A practical approach for engineering teams


For organizations working on products that span both non-critical and safety-critical components, a hybrid approach often makes sense:


  1. Use Python for development tools, testing scripts, data analysis, and rapid prototyping of concepts

  2. Use C, C++, or Rust for production firmware, particularly any safety-related functions

  3. Maintain clear boundaries between safety-critical and non-safety-critical components


This allows teams to benefit from Python's productivity advantages during development while ensuring that the final safety-critical code meets the rigorous requirements of functional safety standards.


Conclusion


Python has earned a valuable place in the embedded systems ecosystem, particularly for prototyping, IoT applications, and educational purposes.

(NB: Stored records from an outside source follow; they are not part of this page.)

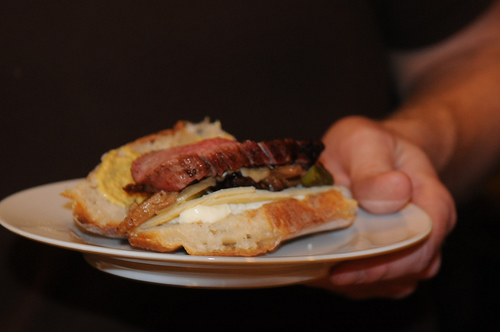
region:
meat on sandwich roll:
[125, 115, 331, 202]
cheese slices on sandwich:
[147, 187, 328, 229]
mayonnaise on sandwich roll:
[138, 189, 383, 281]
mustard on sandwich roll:
[84, 134, 146, 214]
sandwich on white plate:
[71, 126, 420, 298]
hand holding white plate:
[179, 99, 495, 301]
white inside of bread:
[110, 179, 359, 251]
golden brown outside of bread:
[212, 182, 370, 256]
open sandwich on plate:
[99, 126, 431, 293]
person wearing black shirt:
[109, 0, 494, 178]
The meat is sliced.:
[125, 128, 325, 183]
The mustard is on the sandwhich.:
[89, 133, 124, 201]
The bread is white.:
[93, 140, 343, 267]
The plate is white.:
[7, 112, 429, 316]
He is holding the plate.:
[325, 98, 439, 328]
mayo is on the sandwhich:
[168, 185, 288, 240]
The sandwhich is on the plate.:
[45, 105, 350, 283]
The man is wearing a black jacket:
[47, 15, 475, 152]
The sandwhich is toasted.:
[89, 112, 362, 288]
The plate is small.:
[0, 119, 467, 303]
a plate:
[54, 71, 354, 329]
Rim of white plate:
[59, 237, 114, 257]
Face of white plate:
[303, 239, 338, 255]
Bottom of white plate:
[131, 269, 236, 284]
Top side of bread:
[219, 220, 281, 252]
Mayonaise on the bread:
[181, 209, 228, 221]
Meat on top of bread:
[158, 148, 203, 177]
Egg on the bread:
[96, 162, 124, 194]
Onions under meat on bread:
[185, 184, 207, 193]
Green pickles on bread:
[308, 168, 325, 184]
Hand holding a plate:
[315, 122, 460, 286]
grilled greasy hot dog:
[124, 118, 341, 193]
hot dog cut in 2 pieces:
[133, 137, 326, 192]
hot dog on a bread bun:
[64, 134, 366, 261]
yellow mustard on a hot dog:
[94, 136, 189, 213]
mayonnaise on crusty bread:
[177, 183, 330, 262]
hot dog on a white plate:
[6, 127, 379, 279]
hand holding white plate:
[316, 99, 459, 296]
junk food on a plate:
[59, 107, 412, 280]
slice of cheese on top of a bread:
[141, 174, 326, 231]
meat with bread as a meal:
[126, 127, 367, 267]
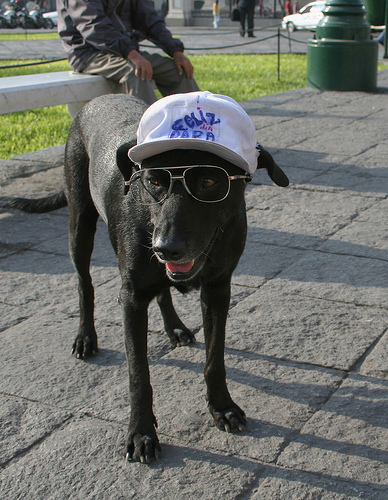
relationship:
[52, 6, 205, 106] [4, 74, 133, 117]
man sitting on bench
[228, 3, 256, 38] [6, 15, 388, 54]
person crossing street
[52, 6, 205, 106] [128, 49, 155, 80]
man has hand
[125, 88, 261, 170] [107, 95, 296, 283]
cap on head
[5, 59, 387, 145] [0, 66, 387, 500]
grass next to sidewalk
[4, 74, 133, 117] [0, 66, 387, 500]
bench at end of sidewalk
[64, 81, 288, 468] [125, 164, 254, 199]
dog has glasses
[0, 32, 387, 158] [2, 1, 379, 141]
grass in background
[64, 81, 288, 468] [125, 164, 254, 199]
dog wearing glasses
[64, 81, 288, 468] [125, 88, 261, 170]
dog wearing cap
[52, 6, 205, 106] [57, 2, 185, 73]
man wearing jacket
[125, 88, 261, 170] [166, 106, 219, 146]
cap has letters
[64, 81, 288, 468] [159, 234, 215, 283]
dog has a mouth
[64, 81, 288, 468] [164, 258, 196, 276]
dog has tongue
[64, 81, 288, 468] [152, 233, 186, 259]
dog has nose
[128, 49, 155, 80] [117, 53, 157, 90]
hand on knee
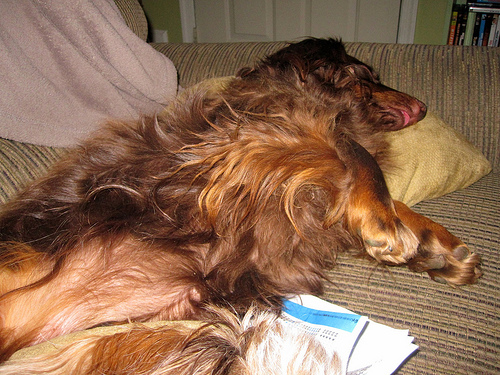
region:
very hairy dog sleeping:
[193, 28, 480, 315]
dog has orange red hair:
[148, 113, 359, 235]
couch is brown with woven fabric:
[334, 35, 479, 367]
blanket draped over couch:
[25, 6, 185, 191]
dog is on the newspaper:
[281, 291, 365, 369]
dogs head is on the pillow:
[332, 47, 463, 205]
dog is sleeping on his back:
[23, 32, 490, 286]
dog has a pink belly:
[78, 242, 222, 366]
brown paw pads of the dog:
[421, 238, 476, 307]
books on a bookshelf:
[438, 4, 499, 54]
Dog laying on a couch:
[8, 38, 471, 372]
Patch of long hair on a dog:
[54, 133, 111, 200]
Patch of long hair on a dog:
[15, 171, 57, 228]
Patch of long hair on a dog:
[48, 214, 123, 264]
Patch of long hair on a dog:
[85, 161, 210, 269]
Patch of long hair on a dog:
[101, 86, 202, 184]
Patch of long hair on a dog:
[174, 59, 272, 159]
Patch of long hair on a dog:
[253, 51, 336, 137]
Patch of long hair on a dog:
[258, 154, 354, 243]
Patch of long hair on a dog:
[175, 195, 295, 277]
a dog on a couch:
[2, 26, 470, 373]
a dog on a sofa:
[5, 12, 497, 367]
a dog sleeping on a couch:
[2, 26, 496, 373]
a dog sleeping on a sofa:
[1, 16, 478, 373]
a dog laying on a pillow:
[168, 40, 496, 230]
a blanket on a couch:
[4, 2, 175, 163]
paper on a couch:
[228, 285, 409, 373]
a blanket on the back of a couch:
[0, 2, 218, 162]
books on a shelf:
[441, 2, 498, 54]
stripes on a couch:
[364, 268, 498, 342]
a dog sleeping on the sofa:
[0, 32, 485, 370]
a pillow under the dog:
[164, 75, 489, 208]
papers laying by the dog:
[241, 294, 418, 374]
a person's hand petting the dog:
[0, 220, 202, 353]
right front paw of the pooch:
[339, 133, 418, 263]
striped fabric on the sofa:
[312, 251, 498, 373]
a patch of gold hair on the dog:
[184, 128, 351, 230]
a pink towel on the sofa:
[0, 0, 177, 150]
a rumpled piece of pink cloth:
[1, 0, 172, 149]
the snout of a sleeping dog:
[370, 81, 427, 128]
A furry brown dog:
[0, 40, 480, 372]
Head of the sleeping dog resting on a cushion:
[310, 39, 425, 129]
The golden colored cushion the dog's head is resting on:
[366, 109, 491, 204]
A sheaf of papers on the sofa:
[243, 296, 419, 373]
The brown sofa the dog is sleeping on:
[2, 45, 499, 372]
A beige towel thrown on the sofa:
[0, 1, 177, 145]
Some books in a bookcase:
[446, 0, 498, 43]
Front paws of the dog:
[365, 225, 483, 287]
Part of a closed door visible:
[176, 0, 416, 42]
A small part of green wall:
[138, 0, 449, 41]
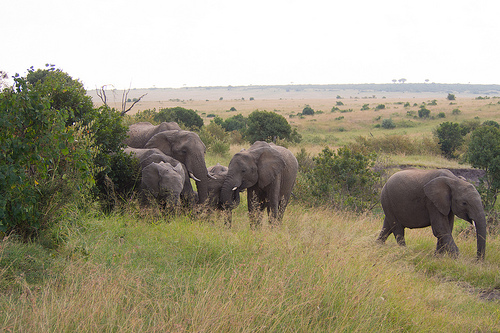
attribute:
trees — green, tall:
[389, 76, 410, 84]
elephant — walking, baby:
[378, 165, 488, 261]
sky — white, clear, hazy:
[3, 1, 499, 90]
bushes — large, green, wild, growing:
[0, 62, 131, 249]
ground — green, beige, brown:
[5, 85, 497, 332]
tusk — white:
[468, 219, 477, 228]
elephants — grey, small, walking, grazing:
[118, 115, 487, 261]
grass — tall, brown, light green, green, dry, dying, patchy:
[2, 82, 496, 332]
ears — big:
[420, 174, 466, 218]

Its readability and extensive library ecosystem make development faster and more accessible.


However, for safety-critical systems governed by standards like ISO 26262 or IEC 61508, Python's non-deterministic behavior, garbage collection, and lack of qualified toolchains make it unsuitable. In these contexts, languages like C, C++, Rust, and Ada remain the appropriate choices, offering the determinism, memory control, and certified toolchains that functional safety demands.


Understanding these trade-offs allows engineering teams to select the right tool for each job, leveraging Python's strengths where appropriate while respecting its limitations in safety-critical contexts.